When it comes to Erdogan's economic management Goldman repeats
observations that he has been making for some time now:
There
is a world difference, though, between a prosperous paranoid and an impecunious
one. Turkey cannot fund its enormous current borrowing needs without offering
interest rates so high that they will pop the construction-and-consumer bubble
that masqueraded for a Turkish economic miracle during the past few years.
The
conspiracy of international bankers, Opus Dei and Illuminati that rages in
Erdogan’s Anatolian imagination has triumphed, and the aggrieved prime minister
will not go quietly. As Erdogan abhors old allies who in his imagined betrayed
him and seeks new ones, the situation will get worse.
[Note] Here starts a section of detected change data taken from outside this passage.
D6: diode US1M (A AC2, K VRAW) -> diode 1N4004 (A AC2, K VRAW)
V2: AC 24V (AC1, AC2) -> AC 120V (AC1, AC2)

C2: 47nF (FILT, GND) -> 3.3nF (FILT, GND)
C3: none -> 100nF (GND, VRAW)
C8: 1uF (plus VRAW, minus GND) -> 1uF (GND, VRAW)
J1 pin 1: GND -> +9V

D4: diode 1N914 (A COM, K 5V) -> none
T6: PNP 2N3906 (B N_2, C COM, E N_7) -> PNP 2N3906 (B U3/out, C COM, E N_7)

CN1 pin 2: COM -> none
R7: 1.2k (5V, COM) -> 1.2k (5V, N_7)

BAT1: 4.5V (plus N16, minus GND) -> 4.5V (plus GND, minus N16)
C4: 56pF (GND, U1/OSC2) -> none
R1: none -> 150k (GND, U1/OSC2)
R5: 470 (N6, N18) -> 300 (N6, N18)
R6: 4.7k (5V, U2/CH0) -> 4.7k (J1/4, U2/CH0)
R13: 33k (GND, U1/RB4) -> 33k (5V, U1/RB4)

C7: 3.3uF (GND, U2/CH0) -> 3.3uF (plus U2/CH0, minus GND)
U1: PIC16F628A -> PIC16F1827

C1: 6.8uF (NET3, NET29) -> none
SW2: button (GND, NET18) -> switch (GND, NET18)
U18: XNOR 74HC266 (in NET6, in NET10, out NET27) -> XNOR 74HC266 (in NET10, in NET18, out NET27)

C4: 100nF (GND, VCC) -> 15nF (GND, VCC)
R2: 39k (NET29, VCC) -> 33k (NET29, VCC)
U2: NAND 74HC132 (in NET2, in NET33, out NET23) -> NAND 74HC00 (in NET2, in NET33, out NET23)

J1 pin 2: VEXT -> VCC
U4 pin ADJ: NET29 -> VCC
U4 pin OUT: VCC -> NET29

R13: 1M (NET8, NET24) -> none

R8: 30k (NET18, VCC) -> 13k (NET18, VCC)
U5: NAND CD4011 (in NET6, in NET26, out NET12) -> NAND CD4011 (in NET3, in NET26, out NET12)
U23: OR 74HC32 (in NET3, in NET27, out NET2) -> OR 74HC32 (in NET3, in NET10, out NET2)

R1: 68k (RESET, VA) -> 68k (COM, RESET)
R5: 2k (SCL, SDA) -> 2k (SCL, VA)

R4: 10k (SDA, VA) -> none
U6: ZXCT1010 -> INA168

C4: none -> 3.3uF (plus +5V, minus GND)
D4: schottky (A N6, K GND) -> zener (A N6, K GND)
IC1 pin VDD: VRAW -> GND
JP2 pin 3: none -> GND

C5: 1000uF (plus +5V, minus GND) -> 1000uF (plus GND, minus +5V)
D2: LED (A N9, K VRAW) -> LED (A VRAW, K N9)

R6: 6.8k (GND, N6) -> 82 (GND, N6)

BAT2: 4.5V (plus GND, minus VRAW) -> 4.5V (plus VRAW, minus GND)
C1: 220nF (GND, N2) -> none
Unfortunately, the contagion is not being contained. Goldman
writes:
One of
the worst ideas that ever occurred to Western planners was the hope that Turkey
would provide a pillar of stability in an otherwise chaotic region, a
prosperous Muslim democracy that would set an example to anti-authoritarian
movements. The opposite has occurred: Erdogan’s Turkey is not a source of
stability but a spoiler allied to the most destructive and anti-Western forces
in the region.
Relations
between Turkey and the Gulf States are now in shambles. Saudi Arabia abhors the
Muslim Brotherhood, which wants to replace the old Arab monarchies with
Islamist regimes founded on modern totalitarian parties, while Erdogan embraced
the Brotherhood. The Saudis are the main source of financial support for
Egypt’s military government, while Ankara has denounced the military’s
suppression of the Muslim Brotherhood.
Whether
the Gulf States simply ran out of patience or resources to support Erdogan’s
credit binge, or whether their displeasure at Turkey’s misbehavior persuaded
them to withdraw support, is hard to discern. Both factors probably were at
work. In either case, Erdogan’s rancor at Saudi Arabia has brought him closer
to Teheran.
The crisis, he says, is already here. It needs deft and
skillful management:
But
disaster already has arrived. In some ways Turkey’s decline is more dangerous
than the Syrian civil war, or the low-intensity civil conflict in Iraq or
Egypt. Turkey held the North Atlantic Treaty Organization’s eastern flank for
more than six decades, and all parties in the region – including Russia – counted
on Turkey to help maintain regional stability. Turkey no longer contributes to
crisis management. It is another crisis to be managed.
How well is the crack Obama-Kerry foreign policy team
managing the crisis?
The best answer seems: not at all.
It is too busy trying to wring concessions out of Israel while
paving the way for an Iranian bomb.
Foreign policy, schmoreign policy, Bama and the Boys just don't care.